On Wed, Aug 10, 2005 at 10:33:50AM +0200, Martin Schwidefsky wrote:
> Christoph Hellwig <[email protected]> wrote on 08/10/2005 10:00:57 AM:
>
> > The sys_ptrace boilerplate code (everything outside the big switch
> > statement for the arch-specific requests) is shared by most
> > architectures. This patch moves it to kernel/ptrace.c and leaves the
> > arch-specific code as arch_ptrace.
> >
> > Some architectures have a too different ptrace so we have to exclude
> > them: alpha, ia64, m32r, parisc, sparc, sparc64. They continue to
> > keep their implementations. For sh64 I had to add a sh64_ptrace wrapper
> > because it does some initialization on the first call.
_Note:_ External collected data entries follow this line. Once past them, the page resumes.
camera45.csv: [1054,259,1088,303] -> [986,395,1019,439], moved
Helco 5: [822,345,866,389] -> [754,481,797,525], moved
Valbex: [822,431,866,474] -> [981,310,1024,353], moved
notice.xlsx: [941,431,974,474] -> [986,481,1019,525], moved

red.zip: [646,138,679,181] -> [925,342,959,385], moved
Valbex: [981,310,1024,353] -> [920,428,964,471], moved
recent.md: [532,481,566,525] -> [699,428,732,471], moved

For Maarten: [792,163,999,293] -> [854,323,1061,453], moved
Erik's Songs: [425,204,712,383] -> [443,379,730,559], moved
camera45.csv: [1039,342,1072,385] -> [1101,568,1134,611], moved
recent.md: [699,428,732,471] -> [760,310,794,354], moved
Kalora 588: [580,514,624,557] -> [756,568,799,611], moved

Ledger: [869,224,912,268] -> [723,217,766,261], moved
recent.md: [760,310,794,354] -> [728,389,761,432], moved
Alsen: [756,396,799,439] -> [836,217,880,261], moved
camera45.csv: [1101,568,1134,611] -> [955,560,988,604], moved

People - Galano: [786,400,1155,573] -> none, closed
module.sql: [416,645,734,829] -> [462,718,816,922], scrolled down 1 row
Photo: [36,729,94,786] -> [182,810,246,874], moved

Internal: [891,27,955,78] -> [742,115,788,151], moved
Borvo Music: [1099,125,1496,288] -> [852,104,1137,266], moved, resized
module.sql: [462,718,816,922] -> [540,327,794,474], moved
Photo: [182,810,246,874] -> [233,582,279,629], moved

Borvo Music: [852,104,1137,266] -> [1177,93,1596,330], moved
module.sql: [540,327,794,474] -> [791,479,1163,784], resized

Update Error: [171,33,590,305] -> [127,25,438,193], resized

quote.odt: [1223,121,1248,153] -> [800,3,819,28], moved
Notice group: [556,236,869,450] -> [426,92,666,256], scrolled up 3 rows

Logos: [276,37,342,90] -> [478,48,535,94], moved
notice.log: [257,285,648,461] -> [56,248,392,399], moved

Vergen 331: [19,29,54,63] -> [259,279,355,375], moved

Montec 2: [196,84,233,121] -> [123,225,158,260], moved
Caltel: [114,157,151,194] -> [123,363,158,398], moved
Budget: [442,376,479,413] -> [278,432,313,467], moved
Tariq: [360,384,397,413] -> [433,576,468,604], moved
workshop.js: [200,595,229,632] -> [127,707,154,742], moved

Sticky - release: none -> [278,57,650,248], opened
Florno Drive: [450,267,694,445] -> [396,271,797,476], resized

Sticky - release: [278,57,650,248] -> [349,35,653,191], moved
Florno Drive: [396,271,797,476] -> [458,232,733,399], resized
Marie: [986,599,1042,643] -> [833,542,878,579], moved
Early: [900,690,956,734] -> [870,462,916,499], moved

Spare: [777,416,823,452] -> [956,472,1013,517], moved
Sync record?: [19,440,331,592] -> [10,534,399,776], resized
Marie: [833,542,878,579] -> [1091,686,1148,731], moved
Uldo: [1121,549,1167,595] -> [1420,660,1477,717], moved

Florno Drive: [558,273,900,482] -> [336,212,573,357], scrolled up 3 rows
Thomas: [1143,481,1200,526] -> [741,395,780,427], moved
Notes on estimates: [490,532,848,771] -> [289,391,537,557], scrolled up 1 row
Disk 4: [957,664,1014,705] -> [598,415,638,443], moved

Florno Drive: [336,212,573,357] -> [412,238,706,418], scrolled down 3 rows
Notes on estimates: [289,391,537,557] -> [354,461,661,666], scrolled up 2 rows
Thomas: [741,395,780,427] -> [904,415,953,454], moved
For um I removed
> > an ifdefed SUBARCH_PTRACE_SPECIAL block, but SUBARCH_PTRACE_SPECIAL
> > isn't defined anywhere in the tree.
>
> There is one small problem with the new ptrace code for s390. We have
> this horribly broken ptrace hack to get the ieee instruction pointer
> of the last fpu exception. The fpu itself doesn't store the value so
> the exception handler of the kernel stores the instruction pointer to
> the thread structure. A process is allowed to ptrace itself (!) with the
> peek/poke value of PT_IEEE_IP to get this value. This is used in the
> fpu code in glibc. I know this is broken but I can't help it. Without
> this hack existing glibc code will fall over.
>
> To make this work the special case needs to be dealt with before the
> ptrace_check_attach check is done. My suggestion would be to move the
> ptrace_check_attach to the arch_ptrace function. Then the s390 specific
> arch_ptrace function could insert the PT_IEEE_IP check before calling
> ptrace_chek_attach. The only other alternative is a s390 copy of
> sys_ptrace.
I suspect at this point it's better to leave s390 out of the
consolidation. I'll have another patch that'll make the implementations
that aren't consolidated use the new ptrace_get_task_struct function,
so there will be far less code duplicated than now.